**Aim of the task:**
Render every line of the records below as a numbered list, omitting any blank lines.

Stored records
+---+
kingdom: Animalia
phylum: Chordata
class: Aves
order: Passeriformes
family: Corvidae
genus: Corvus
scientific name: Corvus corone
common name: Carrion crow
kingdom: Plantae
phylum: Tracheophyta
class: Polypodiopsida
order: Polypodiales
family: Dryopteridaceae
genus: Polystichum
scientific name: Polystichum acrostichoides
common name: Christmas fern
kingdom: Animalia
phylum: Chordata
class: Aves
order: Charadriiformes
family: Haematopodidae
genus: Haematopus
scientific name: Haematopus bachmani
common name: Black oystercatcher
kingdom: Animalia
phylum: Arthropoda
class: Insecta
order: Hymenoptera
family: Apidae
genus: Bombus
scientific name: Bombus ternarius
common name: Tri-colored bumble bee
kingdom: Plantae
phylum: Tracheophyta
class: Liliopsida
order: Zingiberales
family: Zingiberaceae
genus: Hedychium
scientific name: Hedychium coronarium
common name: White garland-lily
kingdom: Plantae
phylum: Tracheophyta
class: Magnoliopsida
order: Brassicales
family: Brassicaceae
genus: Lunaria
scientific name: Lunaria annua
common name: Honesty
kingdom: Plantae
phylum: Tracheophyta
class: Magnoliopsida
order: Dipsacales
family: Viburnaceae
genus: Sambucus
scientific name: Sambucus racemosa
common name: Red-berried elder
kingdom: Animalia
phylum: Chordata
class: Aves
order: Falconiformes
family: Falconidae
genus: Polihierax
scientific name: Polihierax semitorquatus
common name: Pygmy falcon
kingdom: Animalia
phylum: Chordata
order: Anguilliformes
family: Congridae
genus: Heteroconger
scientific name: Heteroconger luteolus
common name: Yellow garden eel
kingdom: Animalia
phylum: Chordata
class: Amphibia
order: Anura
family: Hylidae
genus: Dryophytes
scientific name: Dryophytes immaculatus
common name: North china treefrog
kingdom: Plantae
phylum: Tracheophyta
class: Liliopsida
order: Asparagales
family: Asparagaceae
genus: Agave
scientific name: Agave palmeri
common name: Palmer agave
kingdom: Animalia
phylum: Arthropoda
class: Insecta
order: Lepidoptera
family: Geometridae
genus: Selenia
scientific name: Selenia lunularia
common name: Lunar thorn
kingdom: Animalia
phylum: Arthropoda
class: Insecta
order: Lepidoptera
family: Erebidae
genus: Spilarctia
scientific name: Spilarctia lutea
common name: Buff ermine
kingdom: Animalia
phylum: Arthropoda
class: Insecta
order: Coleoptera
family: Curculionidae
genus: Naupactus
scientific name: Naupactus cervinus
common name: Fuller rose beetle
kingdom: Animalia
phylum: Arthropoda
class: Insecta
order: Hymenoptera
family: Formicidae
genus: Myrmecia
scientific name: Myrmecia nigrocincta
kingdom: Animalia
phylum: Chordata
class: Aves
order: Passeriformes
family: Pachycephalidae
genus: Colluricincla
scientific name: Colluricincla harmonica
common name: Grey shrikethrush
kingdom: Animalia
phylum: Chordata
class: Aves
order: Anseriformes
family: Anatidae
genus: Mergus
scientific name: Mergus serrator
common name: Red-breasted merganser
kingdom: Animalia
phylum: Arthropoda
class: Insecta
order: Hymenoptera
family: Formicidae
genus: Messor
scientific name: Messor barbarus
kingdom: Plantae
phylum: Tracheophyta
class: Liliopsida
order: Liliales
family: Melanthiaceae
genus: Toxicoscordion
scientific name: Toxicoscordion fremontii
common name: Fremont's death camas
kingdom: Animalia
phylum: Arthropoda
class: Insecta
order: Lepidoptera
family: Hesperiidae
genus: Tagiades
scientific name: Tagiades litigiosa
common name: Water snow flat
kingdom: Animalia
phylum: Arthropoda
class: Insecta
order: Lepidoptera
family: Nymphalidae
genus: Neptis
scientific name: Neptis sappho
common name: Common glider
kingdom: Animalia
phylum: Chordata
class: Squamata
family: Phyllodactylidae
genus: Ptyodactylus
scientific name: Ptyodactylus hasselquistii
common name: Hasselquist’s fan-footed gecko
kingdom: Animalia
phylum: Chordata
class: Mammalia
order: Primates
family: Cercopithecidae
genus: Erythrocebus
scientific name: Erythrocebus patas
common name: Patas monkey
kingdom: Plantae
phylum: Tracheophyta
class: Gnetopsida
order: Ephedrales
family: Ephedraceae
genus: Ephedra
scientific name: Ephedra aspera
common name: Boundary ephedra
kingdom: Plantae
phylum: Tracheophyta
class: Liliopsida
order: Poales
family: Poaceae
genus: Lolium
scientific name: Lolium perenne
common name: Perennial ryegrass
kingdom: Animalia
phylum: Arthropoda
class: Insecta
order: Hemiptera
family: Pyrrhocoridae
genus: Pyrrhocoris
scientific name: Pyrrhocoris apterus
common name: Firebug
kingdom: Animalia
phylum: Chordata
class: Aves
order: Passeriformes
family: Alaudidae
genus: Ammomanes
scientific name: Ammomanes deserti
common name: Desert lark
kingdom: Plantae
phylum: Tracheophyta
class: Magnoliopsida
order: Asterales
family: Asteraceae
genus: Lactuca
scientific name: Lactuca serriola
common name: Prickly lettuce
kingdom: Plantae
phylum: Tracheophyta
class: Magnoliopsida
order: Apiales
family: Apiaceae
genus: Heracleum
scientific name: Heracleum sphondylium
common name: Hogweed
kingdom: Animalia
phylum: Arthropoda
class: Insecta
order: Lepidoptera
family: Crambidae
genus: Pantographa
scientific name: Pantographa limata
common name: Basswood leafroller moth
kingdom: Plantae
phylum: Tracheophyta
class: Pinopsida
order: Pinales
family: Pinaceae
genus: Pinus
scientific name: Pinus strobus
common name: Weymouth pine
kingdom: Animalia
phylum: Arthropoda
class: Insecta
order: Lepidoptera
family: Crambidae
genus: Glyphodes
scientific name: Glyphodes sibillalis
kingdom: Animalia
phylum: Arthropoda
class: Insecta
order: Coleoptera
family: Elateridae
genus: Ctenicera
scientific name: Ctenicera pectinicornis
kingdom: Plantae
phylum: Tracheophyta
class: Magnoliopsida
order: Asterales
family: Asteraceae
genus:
+---+
**Answer:**
1. kingdom: Animalia
2. phylum: Chordata
3. class: Aves
4. order: Passeriformes
5. family: Corvidae
6. genus: Corvus
7. scientific name: Corvus corone
8. common name: Carrion crow
9. kingdom: Plantae
10. phylum: Tracheophyta
11. class: Polypodiopsida
12. order: Polypodiales
13. family: Dryopteridaceae
14. genus: Polystichum
15. scientific name: Polystichum acrostichoides
16. common name: Christmas fern
17. kingdom: Animalia
18. phylum: Chordata
19. class: Aves
20. order: Charadriiformes
21. family: Haematopodidae
22. genus: Haematopus
23. scientific name: Haematopus bachmani
24. common name: Black oystercatcher
25. kingdom: Animalia
26. phylum: Arthropoda
27. class: Insecta
28. order: Hymenoptera
29. family: Apidae
30. genus: Bombus
31. scientific name: Bombus ternarius
32. common name: Tri-colored bumble bee
33. kingdom: Plantae
34. phylum: Tracheophyta
35. class: Liliopsida
36. order: Zingiberales
37. family: Zingiberaceae
38. genus: Hedychium
39. scientific name: Hedychium coronarium
40. common name: White garland-lily
41. kingdom: Plantae
42. phylum: Tracheophyta
43. class: Magnoliopsida
44. order: Brassicales
45. family: Brassicaceae
46. genus: Lunaria
47. scientific name: Lunaria annua
48. common name: Honesty
49. kingdom: Plantae
50. phylum: Tracheophyta
51. class: Magnoliopsida
52. order: Dipsacales
53. family: Viburnaceae
54. genus: Sambucus
55. scientific name: Sambucus racemosa
56. common name: Red-berried elder
57. kingdom: Animalia
58. phylum: Chordata
59. class: Aves
60. order: Falconiformes
61. family: Falconidae
62. genus: Polihierax
63. scientific name: Polihierax semitorquatus
64. common name: Pygmy falcon
65. kingdom: Animalia
66. phylum: Chordata
67. order: Anguilliformes
68. family: Congridae
69. genus: Heteroconger
70. scientific name: Heteroconger luteolus
71. common name: Yellow garden eel
72. kingdom: Animalia
73. phylum: Chordata
74. class: Amphibia
75. order: Anura
76. family: Hylidae
77. genus: Dryophytes
78. scientific name: Dryophytes immaculatus
79. common name: North china treefrog
80. kingdom: Plantae
81. phylum: Tracheophyta
82. class: Liliopsida
83. order: Asparagales
84. family: Asparagaceae
85. genus: Agave
86. scientific name: Agave palmeri
87. common name: Palmer agave
88. kingdom: Animalia
89. phylum: Arthropoda
90. class: Insecta
91. order: Lepidoptera
92. family: Geometridae
93. genus: Selenia
94. scientific name: Selenia lunularia
95. common name: Lunar thorn
96. kingdom: Animalia
97. phylum: Arthropoda
98. class: Insecta
99. order: Lepidoptera
100. family: Erebidae
101. genus: Spilarctia
102. scientific name: Spilarctia lutea
103. common name: Buff ermine
104. kingdom: Animalia
105. phylum: Arthropoda
106. class: Insecta
107. order: Coleoptera
108. family: Curculionidae
109. genus: Naupactus
110. scientific name: Naupactus cervinus
111. common name: Fuller rose beetle
112. kingdom: Animalia
113. phylum: Arthropoda
114. class: Insecta
115. order: Hymenoptera
116. family: Formicidae
117. genus: Myrmecia
118. scientific name: Myrmecia nigrocincta
119. kingdom: Animalia
120. phylum: Chordata
121. class: Aves
122. order: Passeriformes
123. family: Pachycephalidae
124. genus: Colluricincla
125. scientific name: Colluricincla harmonica
126. common name: Grey shrikethrush
127. kingdom: Animalia
128. phylum: Chordata
129. class: Aves
130. order: Anseriformes
131. family: Anatidae
132. genus: Mergus
133. scientific name: Mergus serrator
134. common name: Red-breasted merganser
135. kingdom: Animalia
136. phylum: Arthropoda
137. class: Insecta
138. order: Hymenoptera
139. family: Formicidae
140. genus: Messor
141. scientific name: Messor barbarus
142. kingdom: Plantae
143. phylum: Tracheophyta
144. class: Liliopsida
145. order: Liliales
146. family: Melanthiaceae
147. genus: Toxicoscordion
148. scientific name: Toxicoscordion fremontii
149. common name: Fremont's death camas
150. kingdom: Animalia
151. phylum: Arthropoda
152. class: Insecta
153. order: Lepidoptera
154. family: Hesperiidae
155. genus: Tagiades
156. scientific name: Tagiades litigiosa
157. common name: Water snow flat
158. kingdom: Animalia
159. phylum: Arthropoda
160. class: Insecta
161. order: Lepidoptera
162. family: Nymphalidae
163. genus: Neptis
164. scientific name: Neptis sappho
165. common name: Common glider
166. kingdom: Animalia
167. phylum: Chordata
168. class: Squamata
169. family: Phyllodactylidae
170. genus: Ptyodactylus
171. scientific name: Ptyodactylus hasselquistii
172. common name: Hasselquist’s fan-footed gecko
173. kingdom: Animalia
174. phylum: Chordata
175. class: Mammalia
176. order: Primates
177. family: Cercopithecidae
178. genus: Erythrocebus
179. scientific name: Erythrocebus patas
180. common name: Patas monkey
181. kingdom: Plantae
182. phylum: Tracheophyta
183. class: Gnetopsida
184. order: Ephedrales
185. family: Ephedraceae
186. genus: Ephedra
187. scientific name: Ephedra aspera
188. common name: Boundary ephedra
189. kingdom: Plantae
190. phylum: Tracheophyta
191. class: Liliopsida
192. order: Poales
193. family: Poaceae
194. genus: Lolium
195. scientific name: Lolium perenne
196. common name: Perennial ryegrass
197. kingdom: Animalia
198. phylum: Arthropoda
199. class: Insecta
200. order: Hemiptera
201. family: Pyrrhocoridae
202. genus: Pyrrhocoris
203. scientific name: Pyrrhocoris apterus
204. common name: Firebug
205. kingdom: Animalia
206. phylum: Chordata
207. class: Aves
208. order: Passeriformes
209. family: Alaudidae
210. genus: Ammomanes
211. scientific name: Ammomanes deserti
212. common name: Desert lark
213. kingdom: Plantae
214. phylum: Tracheophyta
215. class: Magnoliopsida
216. order: Asterales
217. family: Asteraceae
218. genus: Lactuca
219. scientific name: Lactuca serriola
220. common name: Prickly lettuce
221. kingdom: Plantae
222. phylum: Tracheophyta
223. class: Magnoliopsida
224. order: Apiales
225. family: Apiaceae
226. genus: Heracleum
227. scientific name: Heracleum sphondylium
228. common name: Hogweed
229. kingdom: Animalia
230. phylum: Arthropoda
231. class: Insecta
232. order: Lepidoptera
233. family: Crambidae
234. genus: Pantographa
235. scientific name: Pantographa limata
236. common name: Basswood leafroller moth
237. kingdom: Plantae
238. phylum: Tracheophyta
239. class: Pinopsida
240. order: Pinales
241. family: Pinaceae
242. genus: Pinus
243. scientific name: Pinus strobus
244. common name: Weymouth pine
245. kingdom: Animalia
246. phylum: Arthropoda
247. class: Insecta
248. order: Lepidoptera
249. family: Crambidae
250. genus: Glyphodes
251. scientific name: Glyphodes sibillalis
252. kingdom: Animalia
253. phylum: Arthropoda
254. class: Insecta
255. order: Coleoptera
256. family: Elateridae
257. genus: Ctenicera
258. scientific name: Ctenicera pectinicornis
259. kingdom: Plantae
260. phylum: Tracheophyta
261. class: Magnoliopsida
262. order: Asterales
263. family: Asteraceae
264. genus:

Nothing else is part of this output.